Releer, ¡qué bello vocablo para
guardar la esencia de la cretinez! Pues bien, releer he releído, y bien a
gusto, mis “very best”, mis obras de cabecera, las que nunca, nunca me cansarán
al recorrer sus páginas de nuevo: La vida
es sueño, Luces de bohemia, Poeta en Nueva York. Releer porque sí,
porque surge la oportunidad, por motivos laborales de profesor de Literatura,
porque te da la gana, pero nunca para despreciar a los que escriben hoy, a los
que escriben al mismo tiempo que tú, jamás para ratificarte y elevarte a la
élite de los que sólo (sí, con tilde) leen a la élite, a los clásicos, a los
grandes, a los que sí valen la pena. Snif. ¡Qué triste y apabullante puede ser
la tontería!
Y he de reconocer que me costaba sacar
de la estantería, en la que reposada y soberanamente acumulaba polvo, al García
Márquez de Cien años de soledad. El
libro que me enamoró de la literatura hispanoamericana del boom, el que me empujó en los brazos de Cortázar, de Carpentier, de
Vargas Llosa, de los demás. Me daba respeto, me daba apuro perder, dejar atrás
ese entusiasmo descubridor de la adolescencia.
Y no, no me apeo. Sigo
considerando principales a los autores que siempre lo fueron. Me decían el otro
día que la percepción sobre el Nóbel colombiano había cambiado, que ya no se le
tenía en la misma estima. Interesante. A mí es verdad que no me convenció en
absoluto Historia de un náufrago.
Me encantaron las demás: El coronel no tiene quien le escriba, La mala hora, Crónica de una muerte anunciada. Dejé de leerle durante años, tras terminar El
amor en los tiempos del cólera, y tuvo que pasar mucho tiempo, hasta que en
el club de lectura me enfrenté al viejo y a sus putas tristes, que por cierto
me ha permitido leer la soledad de Macondo desde otra perspectiva, y otear al
putañero que imagino siempre estuvo en nuestro latino de educación machista, y
entorno adocenado y deplorable en tantos aspectos. No me asombra, simplemente
me aporta información. Nuestros autores favoritos no son como quisiéramos que
fueran, son sus obras, las maestras, las fundamentales, ellas son las que
cuentan.
Aunque matizaré después, me
reitero, Cien años de soledad es la
obra maestra que yo recordaba. Y ahora la ha leído un hombre con más de treinta
años de experiencia por encima de la que tenía aquel muchacho que la leyó en
primer lugar. Y ahora la ha desmenuzado sin acritud y con el habitual poco
rigor, este filólogo y ante todo amante de la lectura, con muchas más muescas
en el historial. Este libro sigue sabiendo a rabiosa fortuna, la del escritor
que tiene esa rara habilidad de crear un estilo y un mundo propios. Acertó
García Márquez, podrá estar más de rabiosa actualidad, que no lo está; podrá
tener más conexión con esta realidad nuestra, con este punto de vista del nuevo
siglo, con el entender y aproximarse más de hoy, que no lo estará, pero lo
cierto es que acertó.
Recuerdo haberme sumergido en ese
océano léxico con la inestimable ayuda de una de esas ediciones entrañables de
tapa dura de Cátedra, las académicas, las dirigidas a estudiantes y estudiosos.

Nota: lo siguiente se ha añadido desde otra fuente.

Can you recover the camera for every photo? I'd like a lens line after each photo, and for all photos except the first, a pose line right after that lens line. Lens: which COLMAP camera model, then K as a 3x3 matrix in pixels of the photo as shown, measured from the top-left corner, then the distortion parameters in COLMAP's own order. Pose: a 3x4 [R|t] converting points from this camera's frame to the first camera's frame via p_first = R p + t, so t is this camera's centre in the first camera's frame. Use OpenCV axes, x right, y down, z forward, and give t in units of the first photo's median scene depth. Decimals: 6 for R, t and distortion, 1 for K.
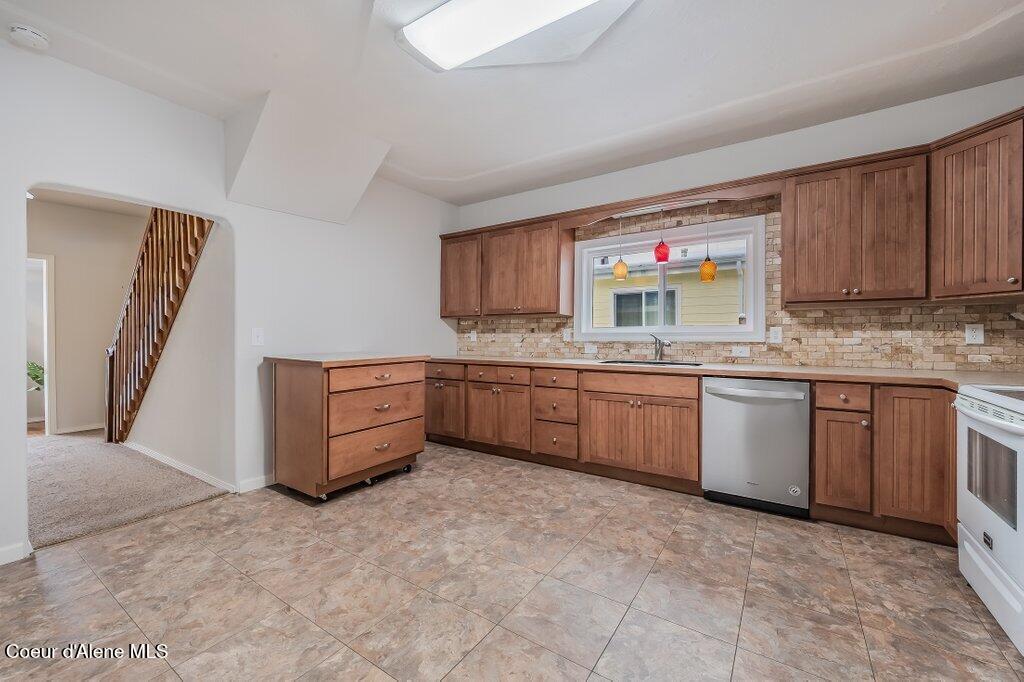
lens RADIAL K [[414.5, 0, 513.6], [0, 414.5, 337.6], [0, 0, 1]] dist [-0.002728, 0.000095]
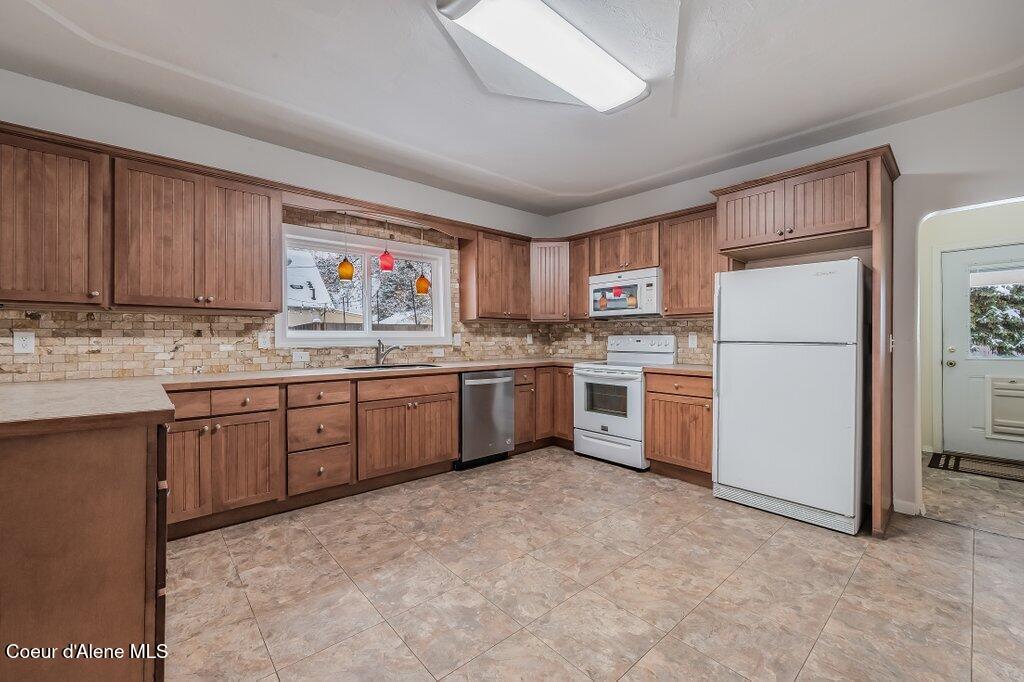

Un volumen que tomé prestado de aquella biblioteca novelera e irreal que
algunos recordarán, la de la Plaza de los Sitios de Zaragoza, en esa ciudad todavía
sin bibliotecas. Salió de aquel ascensor, de esa misteriosa conexión con un
inframundo literario desconocido e inquietante, para que me lo entregara
aquella funcionaria que me miraba siempre de reojo, sospechando de mis
peculiares lecturas.
Tengo en la memoria haber
recorrido sin pudor y con todo el entusiasmo por aprender de los quince años,
esas notas a pie de página que aclaraban aspectos culturales y el significado
de vocablos propios del español de aquellas tierras. En esta ocasión me ha
bastado una edición, la que compré muchos años después, de bolsillo, sin
introducción, sin apéndices aclaratorios, sin añadidos, con el texto original,
sin más. ¡Qué prodigiosa la lengua del maestro! Inimitable de tanto ser
imitada, y mal, rematadamente mal imitada.

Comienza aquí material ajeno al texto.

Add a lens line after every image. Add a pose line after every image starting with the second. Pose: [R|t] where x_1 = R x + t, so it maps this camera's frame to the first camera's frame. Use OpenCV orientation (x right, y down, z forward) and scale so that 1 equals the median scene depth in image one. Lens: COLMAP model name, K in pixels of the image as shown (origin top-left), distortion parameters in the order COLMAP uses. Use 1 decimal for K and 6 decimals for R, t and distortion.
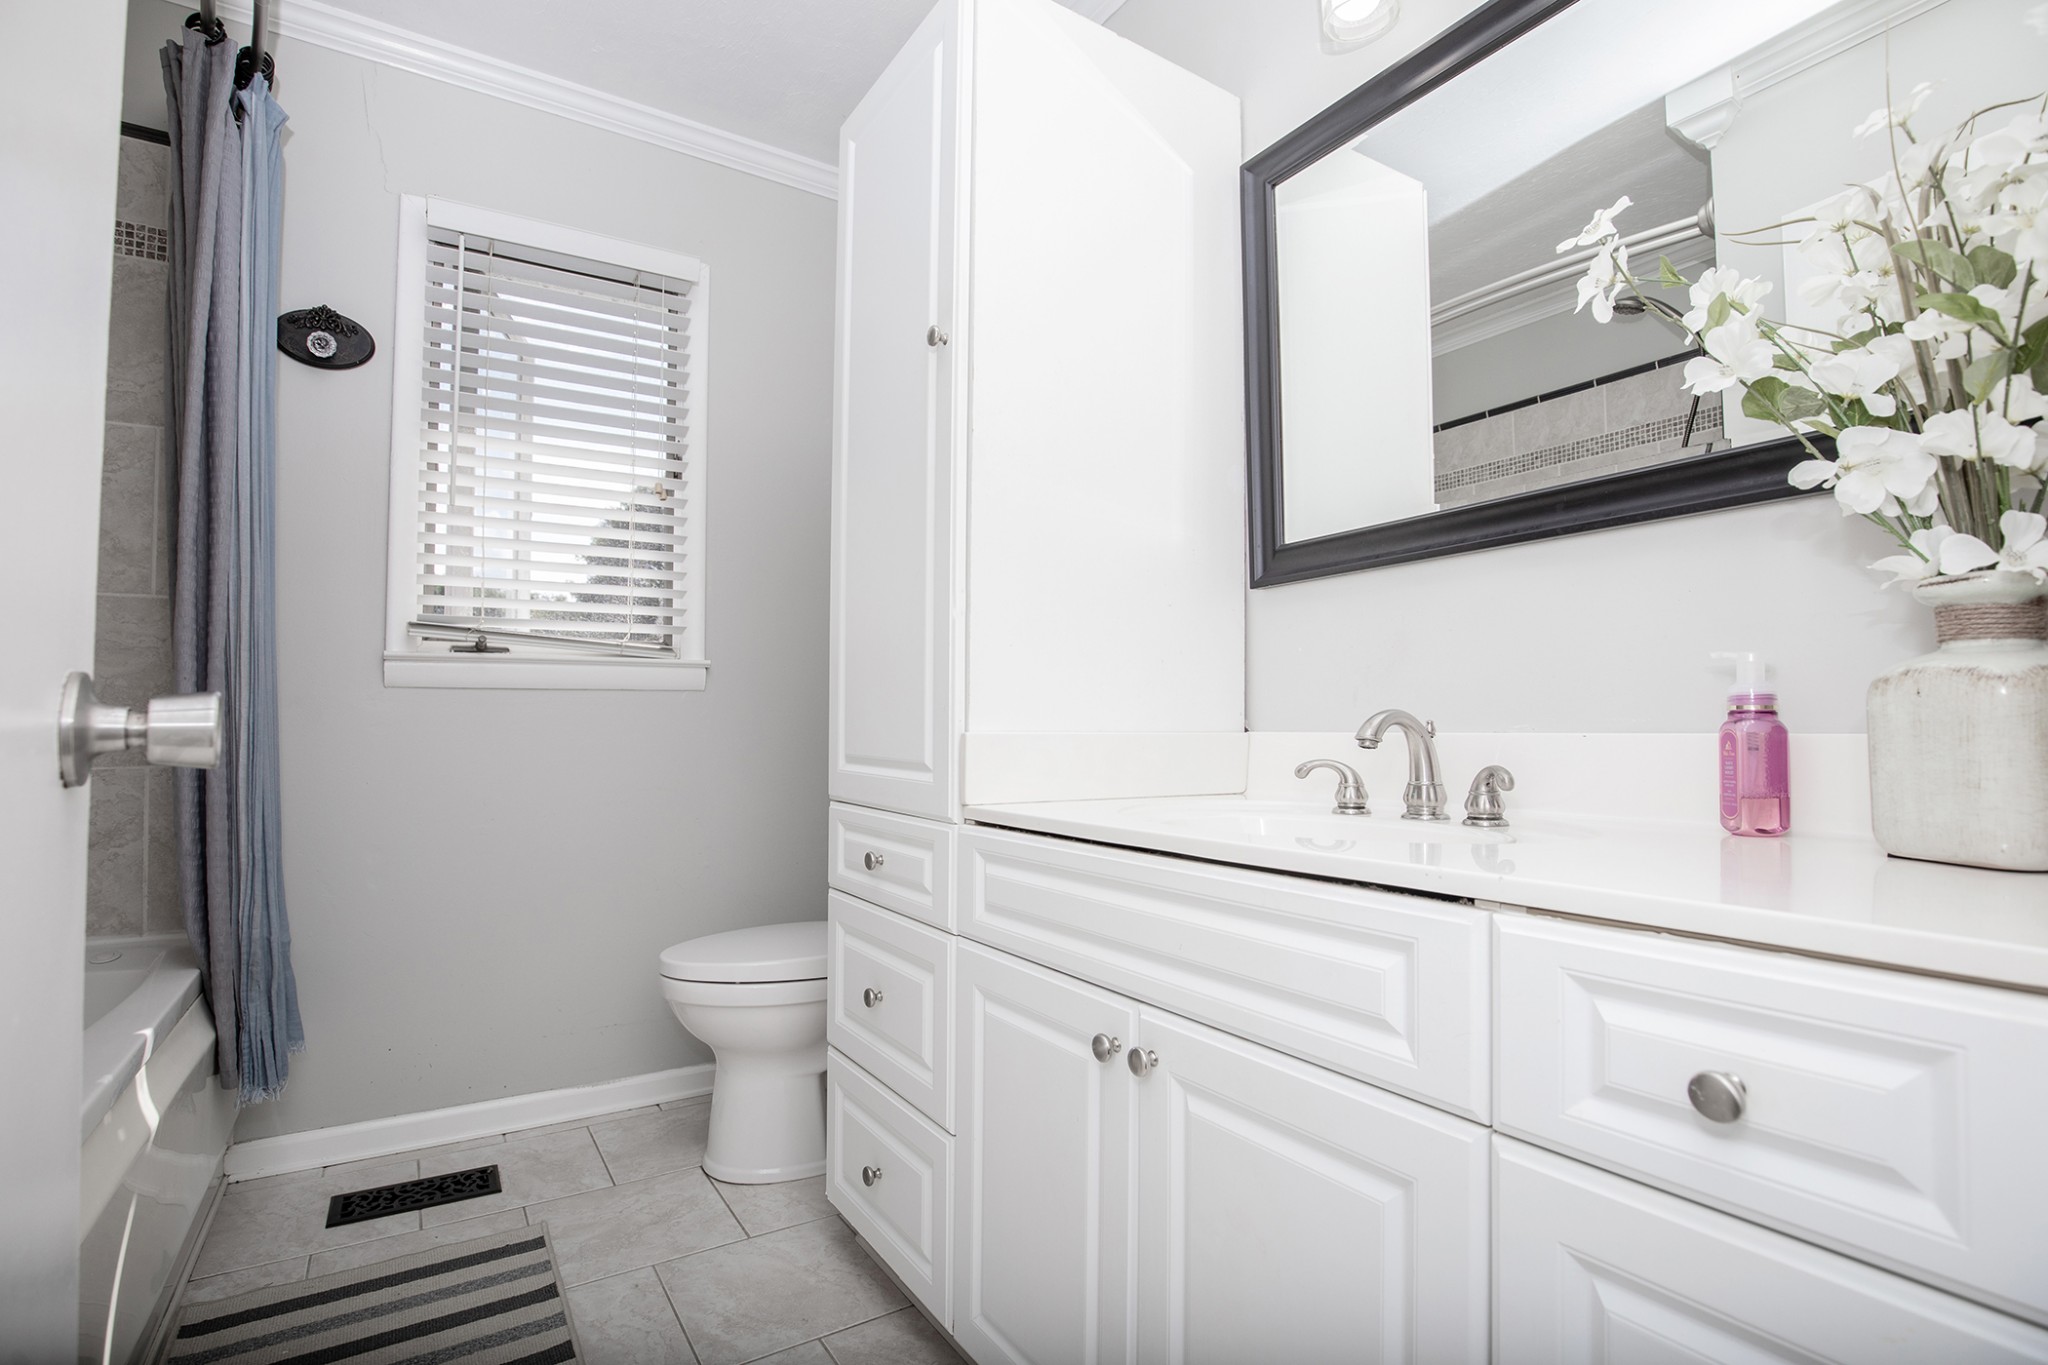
lens RADIAL K [[997.8, 0, 1026.4], [0, 997.8, 684.0], [0, 0, 1]] dist [-0.018619, 0.000000]
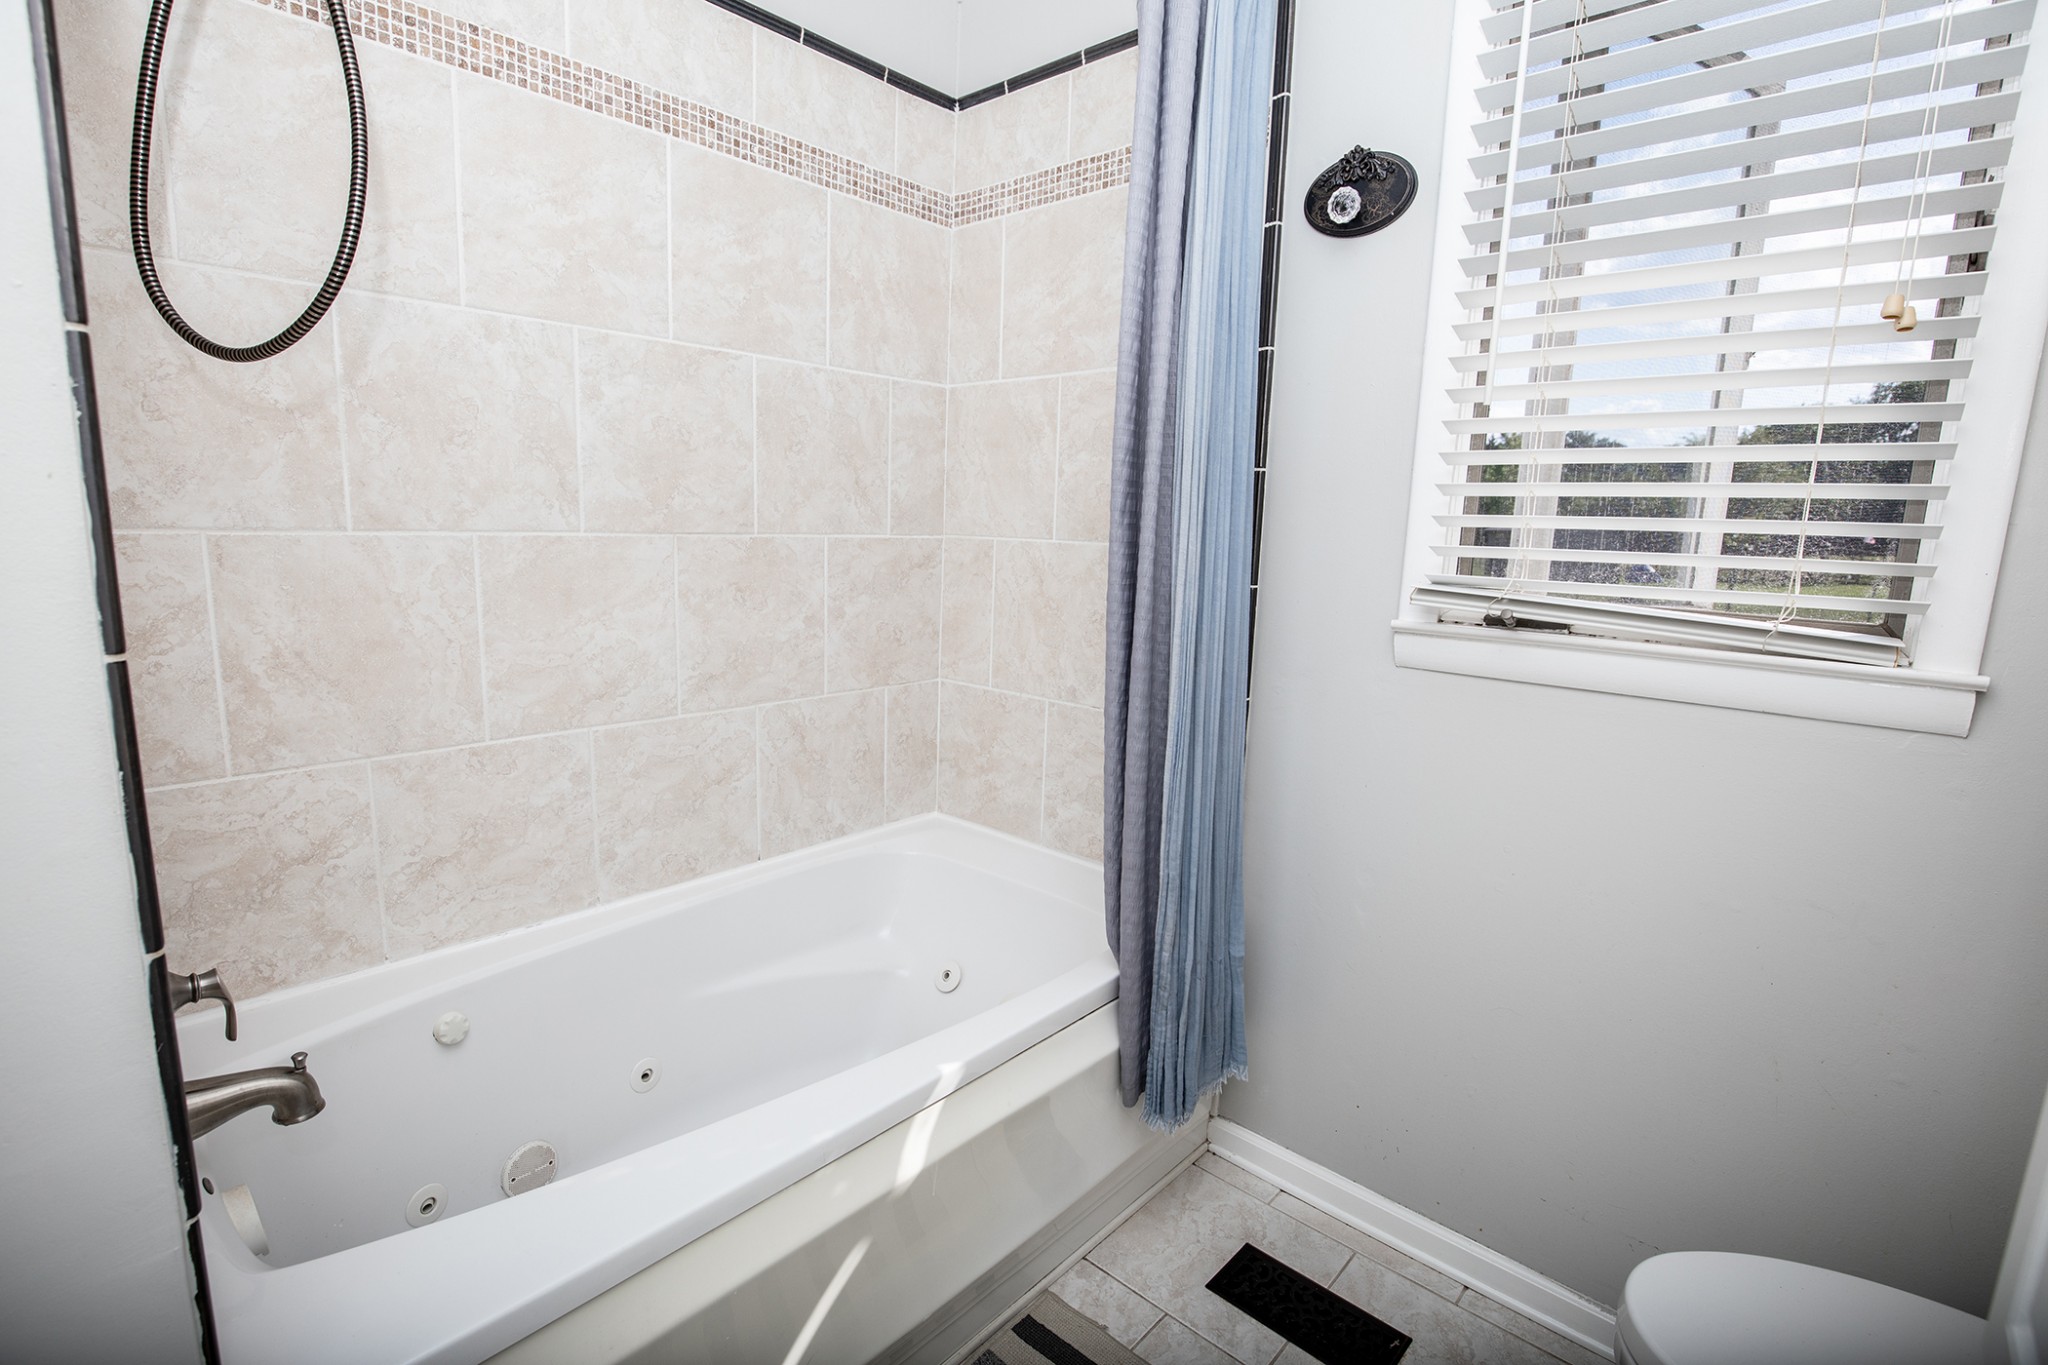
lens RADIAL K [[997.8, 0, 1026.4], [0, 997.8, 684.0], [0, 0, 1]] dist [-0.018619, 0.000000]
pose [[0.237525, 0.177822, -0.954967, 0.004826], [0.004782, 0.982876, 0.184208, -0.124853], [0.971370, -0.048320, 0.232607, 0.558441]]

Inventó el realismo mágico, pero
por supuesto que no de la nada. He visitado América Latina en tres distintos
viajes y he comprobado de primera mano que la naturaleza estuvo siempre ahí,
pidiendo la creación de ese híbrido maravilloso entre lo verosímil y lo extravagante.
Laura Esquivel le da su propio toque con Como
agua para chocolate, deliciosa novela de los sentidos. Se aproximó al canon
Isabel Allende con La casa de los
espíritus, eso sí, no hablemos de lo que vino después, pues provoca
sarpullidos y vergüenza ajena.
Esa realidad desmesurada, hiperbólica,
se hallaba también en El siglo de las
luces, (tenían que ser cien años) de Alejo Carpentier, novela histórica fuera de medidas genéricas que
me capturó desde la primera página, y rabiosamente contemporánea de nuestro
Macondo. Al realismo mágico lo intentaron descifrar desde la época de la
colonia los perplejos intrusos europeos, por supuesto que sin éxito. Estaba
ahí, en realidad, lo estuvo siempre. Y el mérito de haberle dado cuerpo y alma,
de cifrarlo, de hacerlo único, es de García Márquez.
Me fascinaban esos personajes
desmesurados, ese ciclo eterno de José Arcadios y Aurelianos, y todas esas
mujeres de destino igualmente trágico, y ese cúmulo de secundarios de
trayectoria corta o larga. Ahora puedo vislumbrar en ellos alusiones edípicas y
no tan vagamente freudianas, en esa incestuosidad sugerente, prohibida y
reiterada, en esas relaciones de desdichado onanismo social e íntimo. Las
generaciones se suceden para cerrar una dinastía cuyo fracaso estaba anunciado.
Hay algo subterráneamente
católico, indígena, telúrico, sobrenatural y epidérmico, todo a la vez y al
mismo tiempo, en esta trama imposible de casas con vida propia, de vastos
hogares como enormes seres antediluvianos. Continúo apreciando esa verbosidad
que a simple vista es de un barroquismo adjetival, pero es que esta apreciación
es engañosa, puesto que la secuencia del discurso es mucho más variada que todo
eso. Se llama estilo, el inconfundible, el que permaneció en mis recuerdos.
Esos fragmentos memorables. Y quizá ya no tanto los momentos deslumbrantes,
como el de la muchacha elevándose entre sábanas a un más allá de delirante
cielo. Todo excesivo, insisto, como esa realidad que lo inspiró.
Releer para saborear años de
fértiles lecturas. ¡Queda tanto por leer!